The food standards body, part of the UN's Food and Agriculture Organisation, has called for strict worldwide safety checks and scientific studies to stop dangerous GM foods being sold.

Its decision - seen as the legal standard for GM food regulation worldwide - will increase pressure on ministers and the Food Standards Agency to introduce tougher, more up-to-date safety checks on new GM crops and foods.

The guidelines - agreed in Rome last week by the FAO's Codex Alimentarius Commission, which sets food safety rules for the UN - are welcomed by consumer and health campaigners who say they are a substantial defeat for the US, which is trying to overturn a temporary European Union ban on the sale of many GM foods and crops.

Many observers believe the guidelines will weaken US claims that the EU's moratorium is unjustified, though anti-GM campaigners accept the guidelines make it more likely that GM foods will soon be widely sold in Britain.

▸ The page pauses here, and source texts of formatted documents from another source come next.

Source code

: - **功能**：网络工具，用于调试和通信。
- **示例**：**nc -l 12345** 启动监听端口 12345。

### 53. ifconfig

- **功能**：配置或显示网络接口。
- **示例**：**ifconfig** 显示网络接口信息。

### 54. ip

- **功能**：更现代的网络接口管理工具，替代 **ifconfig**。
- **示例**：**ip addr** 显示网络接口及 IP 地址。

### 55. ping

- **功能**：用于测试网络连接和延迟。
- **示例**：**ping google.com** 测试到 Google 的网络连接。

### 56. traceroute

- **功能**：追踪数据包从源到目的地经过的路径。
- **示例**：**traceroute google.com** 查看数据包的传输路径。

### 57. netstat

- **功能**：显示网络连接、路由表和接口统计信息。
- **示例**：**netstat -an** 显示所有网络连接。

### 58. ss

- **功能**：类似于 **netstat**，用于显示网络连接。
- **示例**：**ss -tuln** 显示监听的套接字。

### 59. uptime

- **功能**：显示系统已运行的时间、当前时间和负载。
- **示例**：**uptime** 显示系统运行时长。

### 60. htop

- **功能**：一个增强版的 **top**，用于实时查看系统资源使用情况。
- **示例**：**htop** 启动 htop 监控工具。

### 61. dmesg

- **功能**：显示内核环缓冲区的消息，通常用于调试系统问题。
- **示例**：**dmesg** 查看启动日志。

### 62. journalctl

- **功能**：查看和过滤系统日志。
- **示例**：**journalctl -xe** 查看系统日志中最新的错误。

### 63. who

Last week, the European Parliament cleared the way for the sale of GM foods and the lifting of the EU's moratorium by voting for a strict regime which means any product with more than 0.9 per cent GM ingredients has to be labelled as GM. Britain's GM crop trials end this summer and commercial planting is expected within months.

The Codex guidelines state that GM foods should be free of genes from allergenic plants or foods, such as peanuts or gluten, unless cleared by safety checks.

They also ban GM foods from using DNA from any antibiotics used by doctors, or genes which pass on known toxins or cut the nutritional value of food.

The FAO commission also criticised claims that some GM foods can be seen as safe because they appear to be genetically identical to conventional foods.